Mathematics (MathML)

Mathematics (MathML)

htmlbag has a native MathML reader. <math> elements embedded directly in the HTML source are picked up as foreign content, parsed, and typeset through the OpenType-MATH engine in boxes and glue. No Pandoc, no JavaScript, no external converter — just <math>…</math> in your markup and a math font.
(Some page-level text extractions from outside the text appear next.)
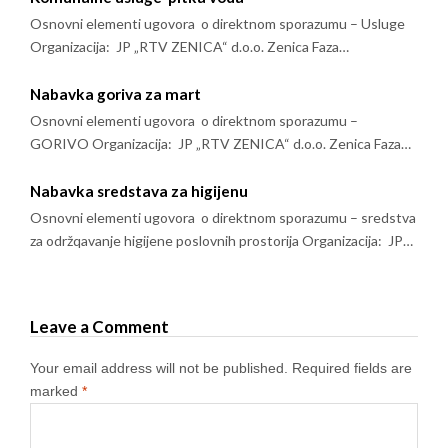
Osnovni elementi ugovora o direktnom sporazumu – Usluge
Organizacija: JP „RTV ZENICA“ d.o.o. Zenica Faza…
Nabavka goriva za mart
Osnovni elementi ugovora o direktnom sporazumu –
GORIVO Organizacija: JP „RTV ZENICA“ d.o.o. Zenica Faza…
Nabavka sredstava za higijenu
Osnovni elementi ugovora o direktnom sporazumu – sredstva
za održqavanje higijene poslovnih prostorija Organizacija: JP…
Leave a Comment
Your email address will not be published.
Required fields are
marked
*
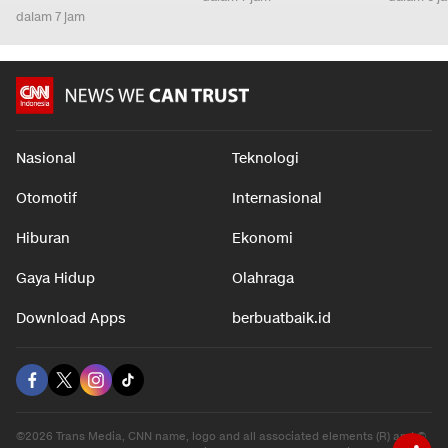
dalam 7 jam
Nasional
Teknologi
Otomotif
Internasional
Hiburan
Ekonomi
Gaya Hidup
Olahraga
Download Apps
berbuatbaik.id
©2026 Trans Media, CNN name, logo and all associated elements (R) and ©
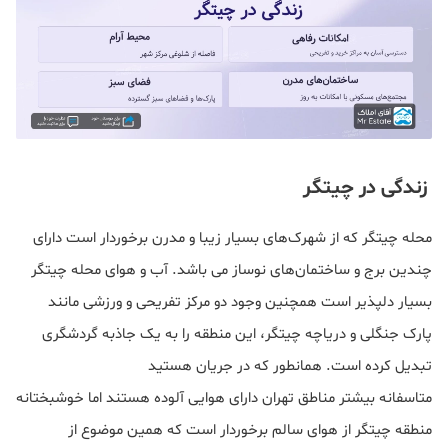
زندگی در چیتگر
محله چیتگر که از شهرک‌های بسیار زیبا و مدرن برخوردار است دارای
چندین برج و ساختمان‌های نوساز می باشد. آب و هوای محله چیتگر
بسیار دلپذیر است همچنین وجود دو مرکز تفریحی و ورزشی مانند
پارک جنگلی و دریاچه چیتگر، این منطقه را به یک جاذبه گردشگری
تبدیل کرده است. همانطور که در جریان هستید
متاسفانه بیشتر مناطق تهران دارای هوایی آلوده هستند اما خوشبختانه
منطقه چیتگر از هوای سالم برخوردار است که همین موضوع از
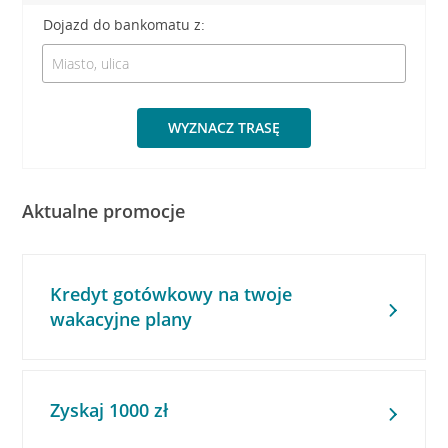
Dojazd do bankomatu z:
WYZNACZ TRASĘ
Aktualne promocje
Kredyt gotówkowy na twoje
wakacyjne plany
Zyskaj 1000 zł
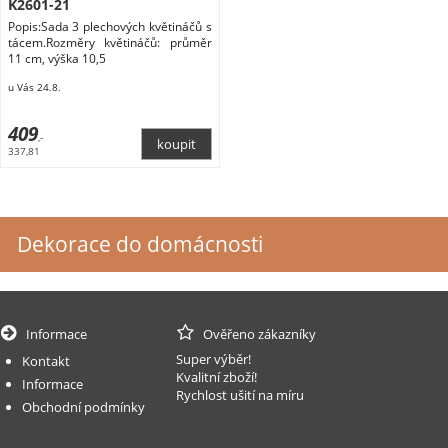
K2601-21
Popis:Sada 3 plechových květináčů s
tácem.Rozměry květináčů: průměr
11 cm, výška 10,5
u Vás 24.8.
409
,-
337,81
Dekorace do domácnosti
Informace
Ověřeno zákazníky
Super výběr!
Kontakt
Kvalitní zboží!
Informace
Rychlost ušití na míru
Obchodní podmínky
<p>The Pythagorean relation
<math>
  <msup><mi>a</mi><mn>2</mn></msup><mo>+</mo>
  <msup><mi>b</mi><mn>2</mn></msup><mo>=</mo>
  <msup><mi>c</mi><mn>2</mn></msup>
</math>
holds for every right triangle.</p>

The formula flows inline with the surrounding text; the line-break and spacing passes treat it as one opaque box.

A math font is required

The OpenType-MATH engine works on glyphs from a font that carries an OpenType MATH table (Latin Modern Math, STIX Two Math, XITS Math, Cambria Math, …). Point the <math> element at such a font with a font-family rule — the engine reads the font off the element’s own resolved style:

<style>
  @font-face {
    font-family: "Latin Modern Math";
    src: url("latinmodern-math.otf");
  }
  math { font-family: "Latin Modern Math"; font-size: 12pt; }
</style>

A font without a MATH table is rejected: the engine needs the table’s constants (axis height, fraction rule thickness, script shifts, …) and the variant/assembly data for stretchy delimiters.

Inline and display mode

The root element’s display attribute selects the layout style, exactly as in a browser:

<!-- inline: tighter script shifts, smaller operators -->
<math><mfrac><mn>1</mn><mn>2</mn></mfrac></math>

<!-- display: larger operators, limits above/below big operators -->
<math display="block"><munderover>
  <mo>&#x2211;</mo>
  <mrow><mi>k</mi><mo>=</mo><mn>0</mn></mrow>
  <mi>n</mi>
</munderover></math>

In display mode a big operator like places its bounds above and below (limits); in inline mode they become a subscript/superscript pair.

Supported elements

Category Elements
Containers (transparent) <math>, <mrow>, <mstyle>, <mpadded>, <mphantom>, <semantics>
Token leaves <mi>, <mn>, <mo>
Fractions / radicals <mfrac> (linethickness="0" → binomial), <msqrt>, <mroot>
Scripts <msup>, <msub>, <msubsup>
Limits / accents <munder>, <mover>, <munderover> (accent="true" → accent placement)
Annotations <semantics> is transparent; <annotation> / <annotation-xml> are skipped

Unknown elements are treated transparently — their children are processed in place rather than raising an error — so a document with a stray unsupported element still renders the parts the engine understands.

mathvariant defaults

The reader follows the MathML convention for identifier styling:

  • <mi>x</mi> (single character) defaults to italic, and is auto-mapped to the Mathematical Italic alphabet (U+1D44E ff), so the font renders the expected 𝑥 rather than the upright ASCII glyph.
  • <mi>sin</mi> (multiple characters) defaults to upright — the standard convention for function names.
  • <mi mathvariant="normal">x</mi> forces upright on a single character.
  • Special case: <mi>h</mi> maps to U+210E (Planck constant ) because the Mathematical Italic h slot is reserved in Unicode.

Accessibility

Under PDF/UA each formula is tagged as a Formula structure element with plain-text /Alt fallback, and under PDF/UA-2 the original MathML is embedded as an associated file so assistive technology can read the math semantically. See PDF/UA tagging — Mathematics.

Scope

The reader covers presentation MathML for the common cases — fractions, radicals, scripts, limits, accents, and the operator dictionary for spacing classes. Not yet implemented:

  • <mtable>, <mtr>, <mtd> (matrices and aligned equations)
  • <mtext>, <mspace> (text runs, explicit spacing)
  • <menclose> (boxed/struck expressions)
  • mathvariant values beyond italic / normal (bold, double-struck, fraktur, sans-serif, …)
  • Greek-letter italic remapping (ASCII az and AZ only)

TeX-style math input (writing $x^2$ and getting the same render) is a separate, deferred project; the MathML path is the supported entry point today.